Harold A. Fritz

First Lieutenant, U.S. Army Troop A, 1st Squadron, 11th Armored Cavalry Regiment

Harold Fritz was working toward a career in veterinary medicine when he got his draft notice in 1966. After advanced armor training, he was accepted for Officer Candidate School. Graduating as a second lieutenant early in 1967, he was assigned to the 6th Armored Cavalry Regiment. The following year, he was sent to Vietnam and assigned to the 11th Armored Cavalry Regiment.

On January 11, 1969, Fritz was leading a column of seven heavily armored vehicles on a dirt highway near Quan Loi. The mission, billed as a “gravy run,” was supposed to have been one of his last before leaving Vietnam. However, it turned out to be anything but routine. At around 10:30 in the morning, while escorting a U.S. truck convoy resupplying American forces with fuel, ammunition, and other supplies, Fritz was suddenly blown out of his armored vehicle by a huge explosion. Climbing back onto his burning vehicle, he saw that the column had been ambushed by a large force of North Vietnamese soldiers with positions on both sides of the road. Fritz’s force was caught in a crossfire of automatic weapons, rocket-propelled grenades, and recoilless rifles. The two machine-gunners in his vehicle were killed; many others in the twenty-eight-man platoon were wounded. Ultimately, only five men in the unit were still able to fight.

When about twenty North Vietnamese from one side of the road assaulted his force, Fritz jumped into an armored vehicle and took a heavy toll on the attackers with its M-60 machine gun. When a similar enemy force attacked from the other side, Fritz, fighting with a pistol and a bayonet, led his tiny force in a point-blank charge that temporarily drove the enemy back. He was hit several times by shrapnel and small-arms rounds; one particularly heavy blow on the left side of his chest knocked him down.

During the initial ambush, Fritz had tried to call headquarters for assistance, but his radio was damaged and he didn’t know if the transmission had been received. As he readied his men for a last stand to protect their wounded, he saw the aerial of a U.S. tank coming down the road. It was part of a tank platoon that had overheard Fritz’s call for help.

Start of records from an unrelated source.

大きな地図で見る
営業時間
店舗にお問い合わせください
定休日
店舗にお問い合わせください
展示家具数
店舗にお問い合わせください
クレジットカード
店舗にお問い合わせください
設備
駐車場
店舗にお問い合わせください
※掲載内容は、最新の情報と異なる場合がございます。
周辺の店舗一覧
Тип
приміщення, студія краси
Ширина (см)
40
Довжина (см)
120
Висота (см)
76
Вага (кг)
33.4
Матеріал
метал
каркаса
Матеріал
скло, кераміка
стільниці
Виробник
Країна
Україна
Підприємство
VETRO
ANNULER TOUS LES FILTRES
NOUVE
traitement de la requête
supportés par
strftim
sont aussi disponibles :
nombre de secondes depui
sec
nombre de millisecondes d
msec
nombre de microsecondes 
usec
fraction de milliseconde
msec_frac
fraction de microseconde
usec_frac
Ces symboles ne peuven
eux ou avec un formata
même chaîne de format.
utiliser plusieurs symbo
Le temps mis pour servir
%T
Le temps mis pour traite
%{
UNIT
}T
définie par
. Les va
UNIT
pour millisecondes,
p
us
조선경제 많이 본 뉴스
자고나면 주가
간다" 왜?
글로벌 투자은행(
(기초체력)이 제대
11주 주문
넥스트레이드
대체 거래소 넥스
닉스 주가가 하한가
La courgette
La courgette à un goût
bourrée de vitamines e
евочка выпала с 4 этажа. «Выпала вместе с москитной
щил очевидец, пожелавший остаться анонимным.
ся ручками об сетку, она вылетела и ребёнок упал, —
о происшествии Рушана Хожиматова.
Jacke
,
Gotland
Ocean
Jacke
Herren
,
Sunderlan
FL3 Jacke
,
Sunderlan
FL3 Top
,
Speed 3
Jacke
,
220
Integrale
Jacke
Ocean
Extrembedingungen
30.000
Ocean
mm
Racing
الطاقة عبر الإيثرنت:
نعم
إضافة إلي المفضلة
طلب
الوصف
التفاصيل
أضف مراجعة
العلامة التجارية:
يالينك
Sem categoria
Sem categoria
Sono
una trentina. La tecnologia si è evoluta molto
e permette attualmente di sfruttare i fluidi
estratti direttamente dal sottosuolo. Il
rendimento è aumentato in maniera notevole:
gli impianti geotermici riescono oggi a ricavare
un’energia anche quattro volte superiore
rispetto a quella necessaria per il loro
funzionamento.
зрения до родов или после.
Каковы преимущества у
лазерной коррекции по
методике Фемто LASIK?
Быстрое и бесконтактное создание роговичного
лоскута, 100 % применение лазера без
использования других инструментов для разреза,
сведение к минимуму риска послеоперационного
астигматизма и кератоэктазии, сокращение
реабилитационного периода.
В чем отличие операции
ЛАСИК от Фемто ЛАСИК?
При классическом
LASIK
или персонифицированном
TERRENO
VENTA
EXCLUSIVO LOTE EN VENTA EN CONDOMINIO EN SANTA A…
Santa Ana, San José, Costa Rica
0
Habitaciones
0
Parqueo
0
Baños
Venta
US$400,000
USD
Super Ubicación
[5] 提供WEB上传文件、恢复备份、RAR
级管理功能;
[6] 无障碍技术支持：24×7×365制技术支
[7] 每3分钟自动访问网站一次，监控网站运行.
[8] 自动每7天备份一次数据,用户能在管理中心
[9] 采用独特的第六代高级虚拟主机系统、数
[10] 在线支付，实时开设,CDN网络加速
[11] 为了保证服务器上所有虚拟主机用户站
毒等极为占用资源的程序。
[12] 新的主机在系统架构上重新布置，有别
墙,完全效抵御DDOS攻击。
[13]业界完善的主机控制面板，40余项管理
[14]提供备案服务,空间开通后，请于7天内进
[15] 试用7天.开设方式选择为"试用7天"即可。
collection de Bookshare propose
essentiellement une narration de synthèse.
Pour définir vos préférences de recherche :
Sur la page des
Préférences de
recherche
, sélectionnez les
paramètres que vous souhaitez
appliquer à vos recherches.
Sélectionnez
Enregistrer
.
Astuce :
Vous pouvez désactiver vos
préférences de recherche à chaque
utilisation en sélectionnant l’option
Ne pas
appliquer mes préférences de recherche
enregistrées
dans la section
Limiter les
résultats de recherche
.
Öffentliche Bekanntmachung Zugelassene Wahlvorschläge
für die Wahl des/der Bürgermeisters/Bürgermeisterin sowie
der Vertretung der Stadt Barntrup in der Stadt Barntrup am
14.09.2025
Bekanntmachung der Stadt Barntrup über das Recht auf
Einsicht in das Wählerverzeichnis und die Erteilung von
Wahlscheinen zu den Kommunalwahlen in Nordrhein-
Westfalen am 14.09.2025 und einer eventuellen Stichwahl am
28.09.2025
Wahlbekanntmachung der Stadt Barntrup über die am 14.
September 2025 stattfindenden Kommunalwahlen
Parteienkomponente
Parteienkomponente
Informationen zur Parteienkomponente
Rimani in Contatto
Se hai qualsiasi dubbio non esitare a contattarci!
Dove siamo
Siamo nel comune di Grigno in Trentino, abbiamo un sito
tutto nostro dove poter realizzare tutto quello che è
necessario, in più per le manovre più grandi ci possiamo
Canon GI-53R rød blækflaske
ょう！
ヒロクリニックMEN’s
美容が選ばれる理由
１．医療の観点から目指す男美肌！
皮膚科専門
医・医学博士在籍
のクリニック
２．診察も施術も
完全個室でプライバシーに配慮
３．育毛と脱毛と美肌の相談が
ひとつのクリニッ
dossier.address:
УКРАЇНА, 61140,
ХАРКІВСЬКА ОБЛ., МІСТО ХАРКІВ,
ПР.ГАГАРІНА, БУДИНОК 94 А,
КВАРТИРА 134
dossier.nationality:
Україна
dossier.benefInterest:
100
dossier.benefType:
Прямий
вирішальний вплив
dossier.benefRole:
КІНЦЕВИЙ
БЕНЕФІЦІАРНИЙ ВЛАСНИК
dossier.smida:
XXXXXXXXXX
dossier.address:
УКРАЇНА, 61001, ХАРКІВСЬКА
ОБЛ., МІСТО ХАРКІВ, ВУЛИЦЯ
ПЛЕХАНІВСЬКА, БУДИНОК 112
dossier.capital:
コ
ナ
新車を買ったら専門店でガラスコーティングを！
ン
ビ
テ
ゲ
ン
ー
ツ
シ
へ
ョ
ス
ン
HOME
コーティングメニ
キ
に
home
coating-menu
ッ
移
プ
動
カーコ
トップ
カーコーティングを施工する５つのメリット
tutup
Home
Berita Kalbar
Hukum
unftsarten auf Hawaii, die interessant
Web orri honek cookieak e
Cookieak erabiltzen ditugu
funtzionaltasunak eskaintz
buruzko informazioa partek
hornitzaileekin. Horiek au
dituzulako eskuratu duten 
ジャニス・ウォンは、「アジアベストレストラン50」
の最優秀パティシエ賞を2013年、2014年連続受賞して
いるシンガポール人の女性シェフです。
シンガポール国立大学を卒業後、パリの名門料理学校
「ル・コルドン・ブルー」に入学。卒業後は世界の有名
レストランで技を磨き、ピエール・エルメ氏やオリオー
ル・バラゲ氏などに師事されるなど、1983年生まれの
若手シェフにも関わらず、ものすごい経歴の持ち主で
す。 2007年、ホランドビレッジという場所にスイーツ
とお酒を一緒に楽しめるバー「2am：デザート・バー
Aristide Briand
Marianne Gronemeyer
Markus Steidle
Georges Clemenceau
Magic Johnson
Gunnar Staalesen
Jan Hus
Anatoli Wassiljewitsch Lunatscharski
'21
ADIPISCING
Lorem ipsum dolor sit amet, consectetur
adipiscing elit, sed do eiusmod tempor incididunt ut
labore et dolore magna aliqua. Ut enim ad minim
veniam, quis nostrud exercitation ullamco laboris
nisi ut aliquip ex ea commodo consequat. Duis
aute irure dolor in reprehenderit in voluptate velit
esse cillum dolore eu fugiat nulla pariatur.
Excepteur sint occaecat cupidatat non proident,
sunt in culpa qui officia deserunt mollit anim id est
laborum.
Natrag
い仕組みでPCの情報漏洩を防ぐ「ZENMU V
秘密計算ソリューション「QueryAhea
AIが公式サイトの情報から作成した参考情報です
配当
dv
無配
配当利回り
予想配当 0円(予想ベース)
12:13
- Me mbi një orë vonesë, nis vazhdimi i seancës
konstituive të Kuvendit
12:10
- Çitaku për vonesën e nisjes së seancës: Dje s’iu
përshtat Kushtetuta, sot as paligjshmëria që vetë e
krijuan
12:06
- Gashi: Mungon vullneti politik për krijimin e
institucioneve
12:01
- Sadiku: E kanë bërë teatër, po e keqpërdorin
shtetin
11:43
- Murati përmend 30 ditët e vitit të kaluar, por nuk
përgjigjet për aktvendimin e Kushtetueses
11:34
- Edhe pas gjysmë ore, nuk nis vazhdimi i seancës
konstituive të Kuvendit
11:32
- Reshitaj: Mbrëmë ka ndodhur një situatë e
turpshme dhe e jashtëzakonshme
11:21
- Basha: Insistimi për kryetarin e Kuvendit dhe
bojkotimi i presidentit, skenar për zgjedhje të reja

With the fresh armor force in the battle, the tide began to turn. Eventually, Fritz and his wounded troopers were evacuated by helicopter. Later that day, when he returned to the battlefield, he found a battered cigarette lighter that had been given to him as a going-away present by his wife. It had been in his left breast pocket and had stopped an enemy bullet that would otherwise have killed him.

Harold Fritz returned to the United States in the spring of 1969. He was serving with the 3rd Armored Cavalry Regiment at Fort Lewis, Washington, early in 1971 when a call came from the Department of the Army informing him that he was to receive the Medal of Honor. The White House ceremony was conducted by President Richard Nixon on March 2, 1971. Leaving his infant son at home, Fritz was accompanied by his father and mother, brother, wife, and elder son and daughter. Before placing the medal around Fritz’s neck, president Nixon gave the men, including Fritz’s son, commemorative tie clasps. The boy looked up at the President and said, “My little brother who’s not here didn’t get one.” The President removed his own tie clasp and handed it to the boy, saying, “Well, then, give him this.”